**Request 1**
Answer these questions using the article on the Amwest Insurance Group:
(a) Who founded Amwest, and in what year?
(b) In which department did John Savage hold his first job at Amwest?
(c) In what city is the group's new home office?
**Request 2**
Carry on the article about the Amwest Insurance Group, picking up after its final sentence.

**Supplied passage**
By Elisabeth Boone, CPCU
Richard Savage (left) and son John share CEO duties for the Amwest Group.
If you're an agent who finds the world of contract surety bonding complex and baffling, you're not alone. With its seemingly alien terms such as "obligor" and "obligee," and its strict requirements for detailed financial information on prospects, to many independent producers the contract surety business is more than a little intimidating.
To the Amwest Insurance Group, the fears of agents who aren't familiar with the contract surety market are easily understandable. In fact, at Amwest Surety Insurance Company, the Amwest Group's lead carrier, a recently formed brokerage caters exclusively to independent agents who aren't experts or specialists in contract surety bonding. In this category are agents who are new to contract surety, those who need a bond only occasionally, and those whose clients are start-up contractors and thus are unable to meet the underwriting requirements of standard surety companies such as Amwest Surety.
In this article we'll learn about the key factors that differentiate suretyship from insurance underwriting, and we'll find out how Amwest has structured its operation to allow it to serve both veteran and neophyte surety agents. First, let's look at the structure of the Amwest Insurance Group and meet the father and son team who run the organization.
A family affair
Amwest was founded by Richard Savage in 1970. Six years later, fresh out of college, his son John came on board. "I was a December 1975 graduate," John says, "and I went to work for Dad in January 1976. I think I got a total of three weeks' vacation--not exactly the post-college sabbatical I had planned!" John's first job at Amwest was in the bail bond department; and from there he moved into branch office and home office underwriting, learning the many complex aspects of the surety business from seasoned veterans. Today father and son share CEO duties; Richard is chairman of the company, and John is president and chief operating officer. The field organization, a nationwide network of regional and branch offices, reports to John, while Richard has responsibility for other departments.
In addition to Amwest Surety, other members of the Amwest Group are Far West Insurance Company, an underwriter of specialty surety bonds; Condor Insurance Company, which provides property and casualty coverages to specialized segments of the trucking industry in California and Arizona, private passenger auto coverages in Arizona, and homeowners insurance in California; Raven Claims Services, Inc., Southern California Bonding Service, Inc., and its newest subsidiary, Far West Bonding Services, which we'll be learning more about later in the article.
Amwest is licensed to do business in all 50 states, the District of Columbia, Puerto Rico, and Guam; Far West Insurance operates primarily in the western states. The group's new home office is in Calabasas, California, in the Los Angeles area. For this article we spoke with John Savage, who's closely involved with all aspects of the group's surety operations.

**Record excerpts**
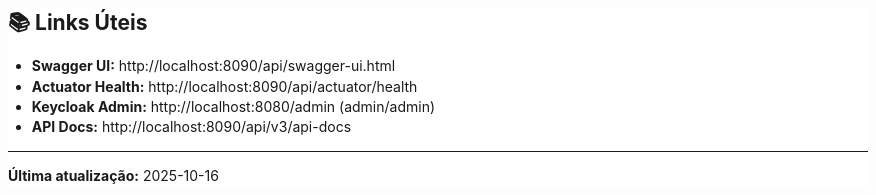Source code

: 
## 📚 Links Úteis

- **Swagger UI:** http://localhost:8090/api/swagger-ui.html
- **Actuator Health:** http://localhost:8090/api/actuator/health
- **Keycloak Admin:** http://localhost:8080/admin (admin/admin)
- **API Docs:** http://localhost:8090/api/v3/api-docs

---

**Última atualização:** 2025-10-16
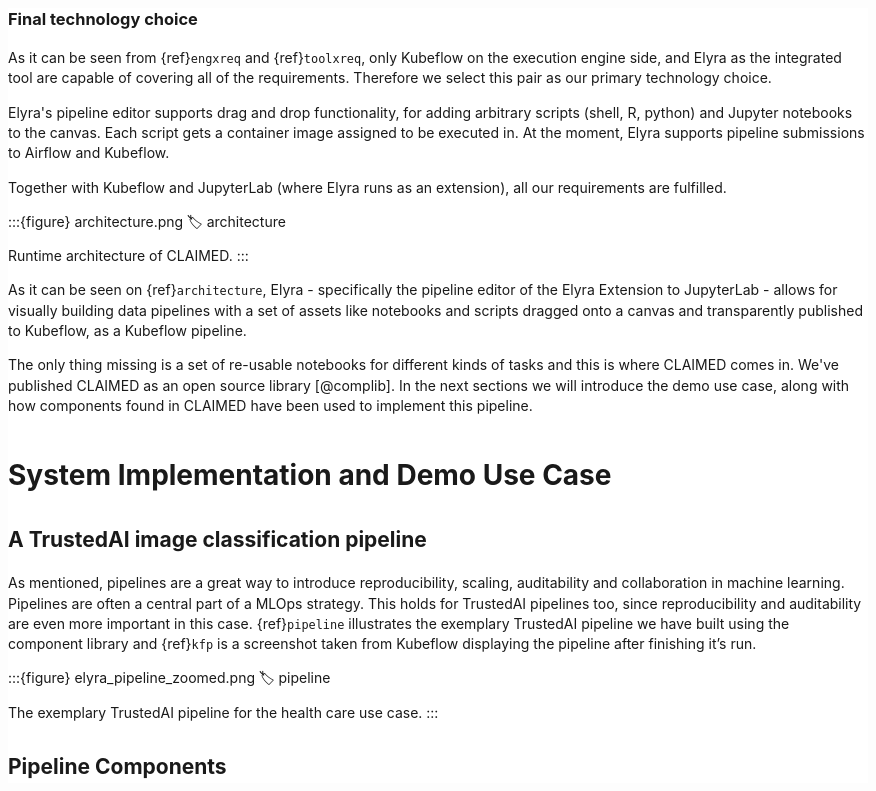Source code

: ### Final technology choice

As it can be seen from {ref}`engxreq` and {ref}`toolxreq`,
only Kubeflow on the execution engine side, and Elyra as the
integrated tool are capable of covering all of the requirements.
Therefore we select this pair as our primary technology choice.

Elyra's pipeline editor supports drag and drop functionality, for adding arbitrary
scripts (shell, R, python) and Jupyter notebooks to the canvas.
Each script gets a container image assigned to be executed in.
At the moment, Elyra supports pipeline submissions to Airflow and Kubeflow.

Together with Kubeflow and JupyterLab (where Elyra runs as an extension),
all our requirements are fulfilled.

:::{figure} architecture.png
:label: architecture

Runtime architecture of CLAIMED.
:::

As it can be seen on {ref}`architecture`, Elyra - specifically
the pipeline editor of the Elyra Extension to JupyterLab - allows
for visually building data pipelines with a set of assets like
notebooks and scripts dragged onto a canvas and transparently published
to Kubeflow, as a Kubeflow pipeline.

The only thing missing is a set of re-usable notebooks for different
kinds of tasks and this is where CLAIMED comes in. We've published CLAIMED
as an open source library [@complib]. In the next sections we
will introduce the demo use case, along with how components found in CLAIMED
have been used to implement this pipeline.

# System Implementation and Demo Use Case

## A TrustedAI image classification pipeline

As mentioned, pipelines are a great way to introduce
reproducibility, scaling, auditability and collaboration in machine
learning. Pipelines are often a central part of a MLOps strategy. This
holds for TrustedAI pipelines too, since reproducibility and
auditability are even more important in this case. {ref}`pipeline`
illustrates the exemplary TrustedAI pipeline we have built using the
component library and {ref}`kfp` is a screenshot taken from
Kubeflow displaying the pipeline after finishing it’s run.

:::{figure} elyra_pipeline_zoomed.png
:label: pipeline

The exemplary TrustedAI pipeline for the health care use case.
:::

## Pipeline Components
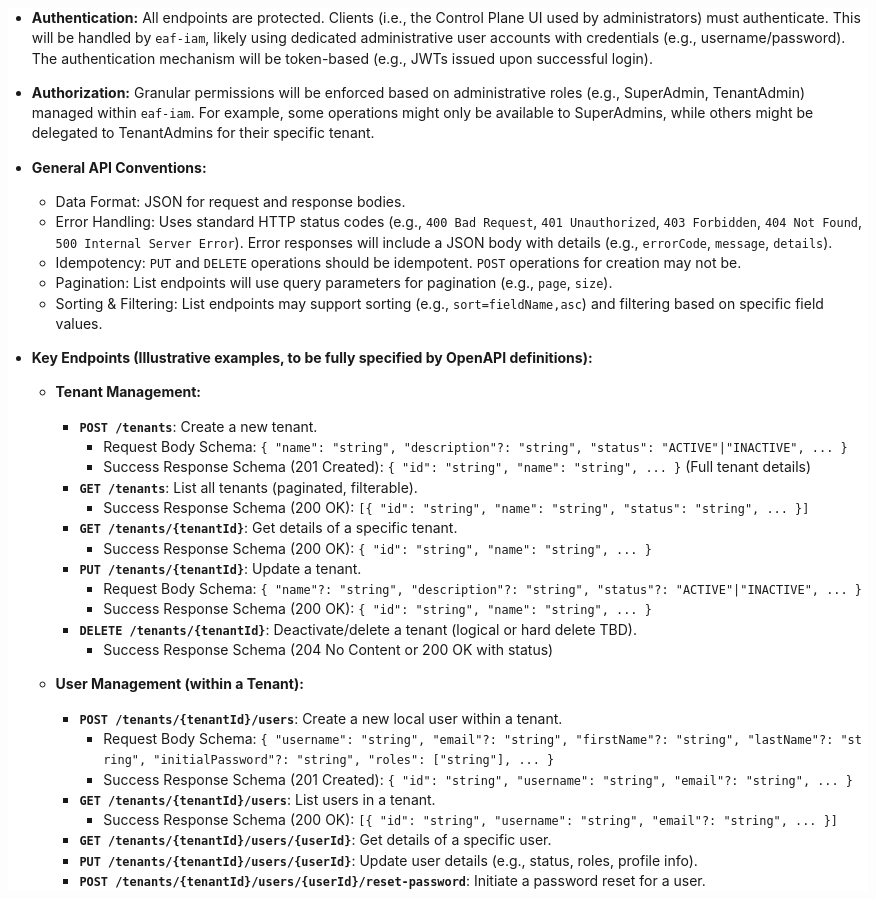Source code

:   * **Authentication:** All endpoints are protected. Clients (i.e., the Control Plane UI used by administrators) must authenticate. This will be handled by `eaf-iam`, likely using dedicated administrative user accounts with credentials (e.g., username/password). The authentication mechanism will be token-based (e.g., JWTs issued upon successful login).
  * **Authorization:** Granular permissions will be enforced based on administrative roles (e.g., SuperAdmin, TenantAdmin) managed within `eaf-iam`. For example, some operations might only be available to SuperAdmins, while others might be delegated to TenantAdmins for their specific tenant.

* **General API Conventions:**

  * Data Format: JSON for request and response bodies.
  * Error Handling: Uses standard HTTP status codes (e.g., `400 Bad Request`, `401 Unauthorized`, `403 Forbidden`, `404 Not Found`, `500 Internal Server Error`). Error responses will include a JSON body with details (e.g., `errorCode`, `message`, `details`).
  * Idempotency: `PUT` and `DELETE` operations should be idempotent. `POST` operations for creation may not be.
  * Pagination: List endpoints will use query parameters for pagination (e.g., `page`, `size`).
  * Sorting & Filtering: List endpoints may support sorting (e.g., `sort=fieldName,asc`) and filtering based on specific field values.

* **Key Endpoints (Illustrative examples, to be fully specified by OpenAPI definitions):**

  * **Tenant Management:**

    * **`POST /tenants`**: Create a new tenant.
      * Request Body Schema: `{ "name": "string", "description"?: "string", "status": "ACTIVE"|"INACTIVE", ... }`
      * Success Response Schema (201 Created): `{ "id": "string", "name": "string", ... }` (Full tenant details)
    * **`GET /tenants`**: List all tenants (paginated, filterable).
      * Success Response Schema (200 OK): `[{ "id": "string", "name": "string", "status": "string", ... }]`
    * **`GET /tenants/{tenantId}`**: Get details of a specific tenant.
      * Success Response Schema (200 OK): `{ "id": "string", "name": "string", ... }`
    * **`PUT /tenants/{tenantId}`**: Update a tenant.
      * Request Body Schema: `{ "name"?: "string", "description"?: "string", "status"?: "ACTIVE"|"INACTIVE", ... }`
      * Success Response Schema (200 OK): `{ "id": "string", "name": "string", ... }`
    * **`DELETE /tenants/{tenantId}`**: Deactivate/delete a tenant (logical or hard delete TBD).
      * Success Response Schema (204 No Content or 200 OK with status)

  * **User Management (within a Tenant):**

    * **`POST /tenants/{tenantId}/users`**: Create a new local user within a tenant.
      * Request Body Schema: `{ "username": "string", "email"?: "string", "firstName"?: "string", "lastName"?: "string", "initialPassword"?: "string", "roles": ["string"], ... }`
      * Success Response Schema (201 Created): `{ "id": "string", "username": "string", "email"?: "string", ... }`
    * **`GET /tenants/{tenantId}/users`**: List users in a tenant.
      * Success Response Schema (200 OK): `[{ "id": "string", "username": "string", "email"?: "string", ... }]`
    * **`GET /tenants/{tenantId}/users/{userId}`**: Get details of a specific user.
    * **`PUT /tenants/{tenantId}/users/{userId}`**: Update user details (e.g., status, roles, profile info).
    * **`POST /tenants/{tenantId}/users/{userId}/reset-password`**: Initiate a password reset for a user.
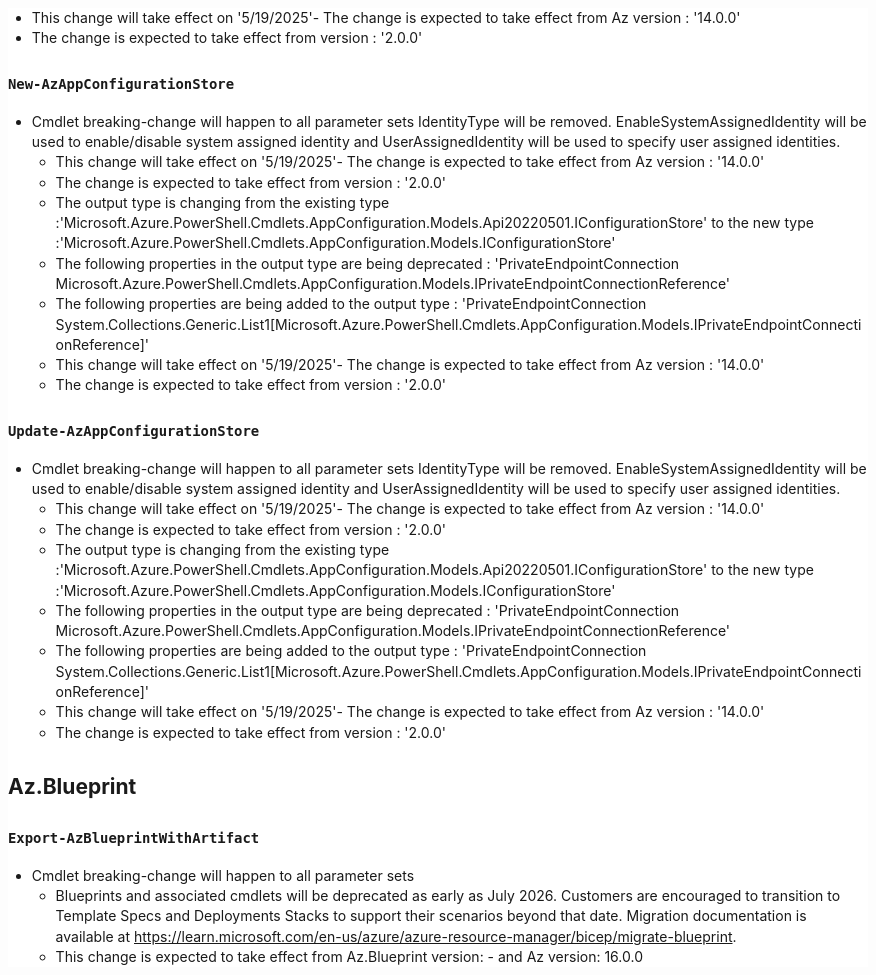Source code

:   - This change will take effect on '5/19/2025'- The change is expected to take effect from Az version : '14.0.0'
  - The change is expected to take effect from version : '2.0.0'

### `New-AzAppConfigurationStore`

- Cmdlet breaking-change will happen to all parameter sets
  IdentityType will be removed. EnableSystemAssignedIdentity will be used to enable/disable system assigned identity and UserAssignedIdentity will be used to specify user assigned identities.
  - This change will take effect on '5/19/2025'- The change is expected to take effect from Az version : '14.0.0'
  - The change is expected to take effect from version : '2.0.0'
  - The output type is changing from the existing type :'Microsoft.Azure.PowerShell.Cmdlets.AppConfiguration.Models.Api20220501.IConfigurationStore' to the new type :'Microsoft.Azure.PowerShell.Cmdlets.AppConfiguration.Models.IConfigurationStore'
  - The following properties in the output type are being deprecated : 'PrivateEndpointConnection Microsoft.Azure.PowerShell.Cmdlets.AppConfiguration.Models.IPrivateEndpointConnectionReference'
  - The following properties are being added to the output type : 'PrivateEndpointConnection System.Collections.Generic.List1[Microsoft.Azure.PowerShell.Cmdlets.AppConfiguration.Models.IPrivateEndpointConnectionReference]'
  - This change will take effect on '5/19/2025'- The change is expected to take effect from Az version : '14.0.0'
  - The change is expected to take effect from version : '2.0.0'

### `Update-AzAppConfigurationStore`

- Cmdlet breaking-change will happen to all parameter sets
  IdentityType will be removed. EnableSystemAssignedIdentity will be used to enable/disable system assigned identity and UserAssignedIdentity will be used to specify user assigned identities.
  - This change will take effect on '5/19/2025'- The change is expected to take effect from Az version : '14.0.0'
  - The change is expected to take effect from version : '2.0.0'
  - The output type is changing from the existing type :'Microsoft.Azure.PowerShell.Cmdlets.AppConfiguration.Models.Api20220501.IConfigurationStore' to the new type :'Microsoft.Azure.PowerShell.Cmdlets.AppConfiguration.Models.IConfigurationStore'
  - The following properties in the output type are being deprecated : 'PrivateEndpointConnection Microsoft.Azure.PowerShell.Cmdlets.AppConfiguration.Models.IPrivateEndpointConnectionReference'
  - The following properties are being added to the output type : 'PrivateEndpointConnection System.Collections.Generic.List1[Microsoft.Azure.PowerShell.Cmdlets.AppConfiguration.Models.IPrivateEndpointConnectionReference]'
  - This change will take effect on '5/19/2025'- The change is expected to take effect from Az version : '14.0.0'
  - The change is expected to take effect from version : '2.0.0'

## Az.Blueprint

### `Export-AzBlueprintWithArtifact`

- Cmdlet breaking-change will happen to all parameter sets
  - Blueprints and associated cmdlets will be deprecated as early as July 2026. Customers are encouraged to transition to Template Specs and Deployments Stacks to support their scenarios beyond that date. Migration documentation is available at https://learn.microsoft.com/en-us/azure/azure-resource-manager/bicep/migrate-blueprint.
  - This change is expected to take effect from Az.Blueprint version: - and Az version: 16.0.0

**Written answer 1**
(a) Richard Savage founded Amwest in 1970.
(b) The bail bond department.
(c) Calabasas, California, in the Los Angeles area.

**Written answer 2**
One market, two kinds of agents
As the 11th largest surety bond underwriter in the United States, Savage explains, Amwest Surety transacts most of its business with agents who specialize in surety. "Professional surety bond producers probably account for 70% to 80% of our business," he says. "This is what we call our 'relationship' business, because a key factor in writing profitable contract surety bond business is the quality of the surety's relationship with its producers." Agents in this category have a contract with the company, just as with property/casualty insurers; they also have the opportunity to earn higher commissions on the business they produce.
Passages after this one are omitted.